Representative Peter T. King, Republican of New York, was unsparing on Monday in a BBC interview.
"I said, `France is no longer a world power, Belgium never was, and Germany started two world wars,' " Mr. King recalled. The comments, he said, set off responses globally and more e-mail messages, letters and telephone calls from Americans than he had seen in years. The supporters expressed a resentment that Americans bailed out Europe in World War II, he said.
The anger, Mr. King added, is more visceral toward the French than the Germans.
"This ongoing struggle with terrorism could go on for 5, 10, 15 years," he said. "We're going to have to contend with France at every stage. Can we afford to have that or do we need to restructure the alliance?"
He said of France, "It seems to be part of their fiber to be anti-American."
If France keeps complaining about genetically modified American beef, he added, maybe the United States will do its complaining about cheese or wine.
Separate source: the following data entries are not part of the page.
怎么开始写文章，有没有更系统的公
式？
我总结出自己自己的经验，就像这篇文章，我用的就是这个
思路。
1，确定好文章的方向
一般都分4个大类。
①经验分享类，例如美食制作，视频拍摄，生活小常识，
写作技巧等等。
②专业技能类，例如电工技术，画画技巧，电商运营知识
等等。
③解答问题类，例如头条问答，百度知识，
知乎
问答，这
In Nashville, Steve Gill, host of a morning talk show at WWTN-FM, called for a boycott of French products.
"People have been pretty outraged at what they're seeing from the French, outrage that they've betrayed our trust in terms of being an ally," said Mr. Gill, whose "Steve Gill Mornings" is on 5:30 to 9 a.m. "We called for a boycott of all things French, from Perrier to Champagnes to wines and French w-h-i-n-e-s, French berets, French pastries. Because of St. Valentine's Day, we made an exception for French kissing."
A chic visitor from Marseille, who would not give her name as she passed through Times Square, wrinkled her nose over the nastiness directed toward her countrymen.
"It's just politics," she said, walking away with her head held high.